The Greater Accra Branch of the Civil and Local Government Service Association of Ghana (CLOGSAG) have begun wearing red armbands to demonstrate their dissatisfaction with what they describe as interference in their work by politicians and ministers of state.
According to the association, the display of armbands was a precursor to a full show of displeasure planned to take place from May 28 to May 31, this year.
The Greater Accra Regional Branch Secretary of CLOGSAG, Mr Sam Collison, told the Daily Graphic that the association had already laid the issue of interference before the "appropriate quarters" for redress but nothing had come out of it.
He said at a meeting that was held recently, the Minister of Employment and Labour Relations, Mr Ignatius Baffuor Awuah, was appointed to take charge of the matter and have it resolved.
"But soon after that meeting, he transferred the Chief Labour Officer (CLO) with the Labour Department, Mr Eugene Korletey, to the ministry as a technical advisor which was a point of departure with civil service regulations.
According to Mr Collison, even when the Office of the Head of Civil Service (OHSC) had written to the minister indicating that a directive to the Deputy Chief Labour Officer to act as the Chief Labour Officer was wrong, the minister had disregarded it.
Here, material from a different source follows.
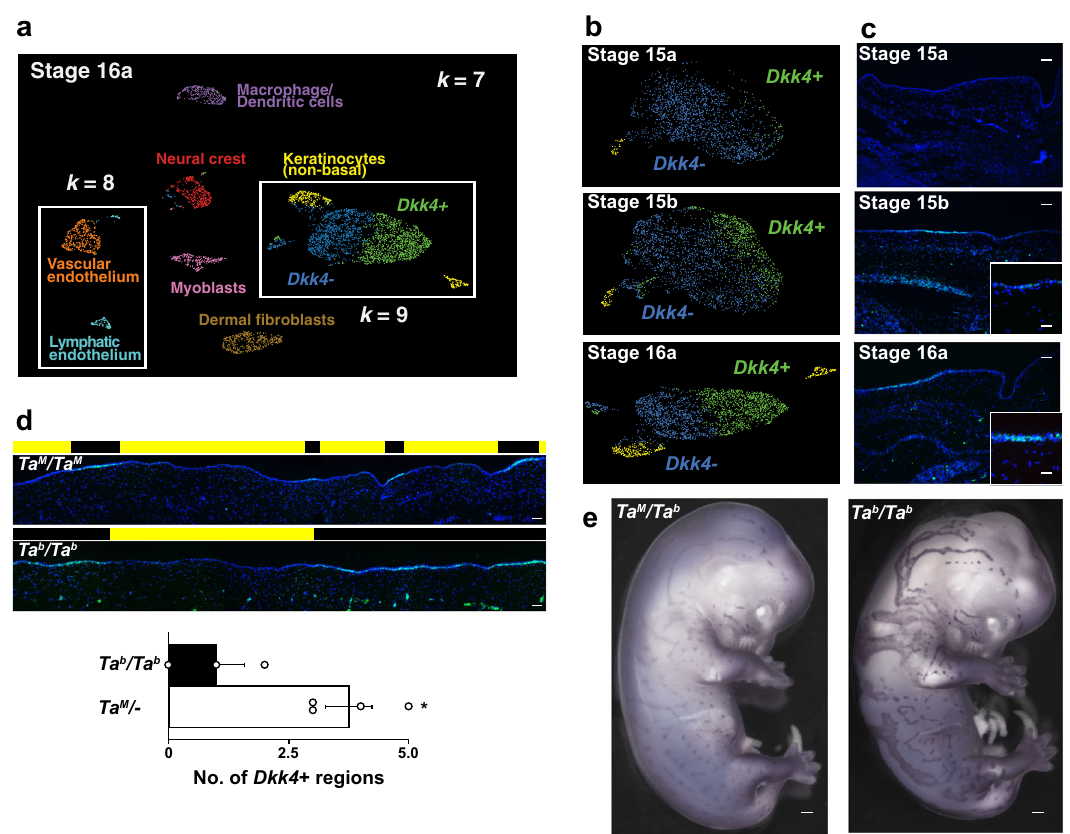
Fig. 2 Pattern of gene expression in fetal cat skin determined by single-cell RNA sequencing and in situ hybridization. a Skin cells at stage 16a grouped by their patterns of gene expression (UMAP visualization) with populations colored according to k -means clustering from k = 7 to k = 9 as described in the text. Keratinocytes cluster as non-basal (yellow) and basal populations at k = 7, with the latter split into subpopulations distinguished by high (green) and low (blue) Dkk4 expression at k = 9. Subpopulations of endothelium appear at k = 8 (orange, cyan). b Supervised (top and middle panels; stage 15a and 15b) and k -means (bottom panel, stage 16a) clustering at sequential developmental stages delineate non-basal (yellow) and two basal keratinocyte populations, Dkk4 -positive (green) and Dkk4 -negative (blue). c Dkk4 expression (green) in fetal cat skin at corresponding stages (DAPI, blue; high power image, inset). In situ hybridizations were carried out independently on three or more embryos at each developmental stage with similar results. d Dkk4 expression (green) in sections of stage 16 Ta M /Ta M and Ta b /Ta b embryonic cat skin (DAPI, blue). Black and yellow blocks mark thick and thin regions, respectively. The number of Dkk4 -positive regions (mean + / − sem) in 3.6 mm of Stage 16 Ta M / − and Ta b /Ta b embryonic cat skin from sections ( n = 3 – 4 regions from at least two animals of each genotype; two-tail t-test, * P = 0.019). e Dkk4 expression (purple) in stage 16 Ta M /Ta b and Ta b /Ta b cat embryos. Whole-mount in situ hybridization was carried out on two Ta M /Ta b and Ta b /Ta b embryo sibs; three additional Ta M / − embryos showed similar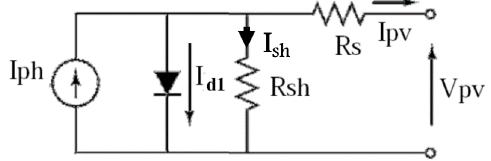
Figure 1 : One diode equivalent circuit of a PV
The regional branch secretary said there was a systemic disregard for civil service procedures and regulations amounting to interference in their work.
Mr Collison said the agitation by civil servants was in support of the Supreme Court’s (SC) decision in 2017 that all civil servants had to be neutral in the performance of their work.
He said if in the past some civil servants had been dismissed because they were found to have been biased in their work, it was fitting that ministers and politicians also had to stay neutral or face the consequences.
"At the Ministry of Finance (MoF), personal assistants have been made directors, while in other ministries there are transfers of civil servants and promotions ongoing without recourse to civil service procedures," he said.
He said at the Bureau of Ghana Languages, for instance, someone from the National Commission on Culture, a subvented organisation, had been put in charge.
"The national association is on top of the matter and we will be going all out to demonstrate if our concerns are not addressed," he said.
The Executive Secretary of CLOGSAG, Mr Isaac Bampoe-Addo, said the issue about interference in civil service work by politicians had persisted over the years, adding that the national executive of the association had been informed of the intended demonstrations.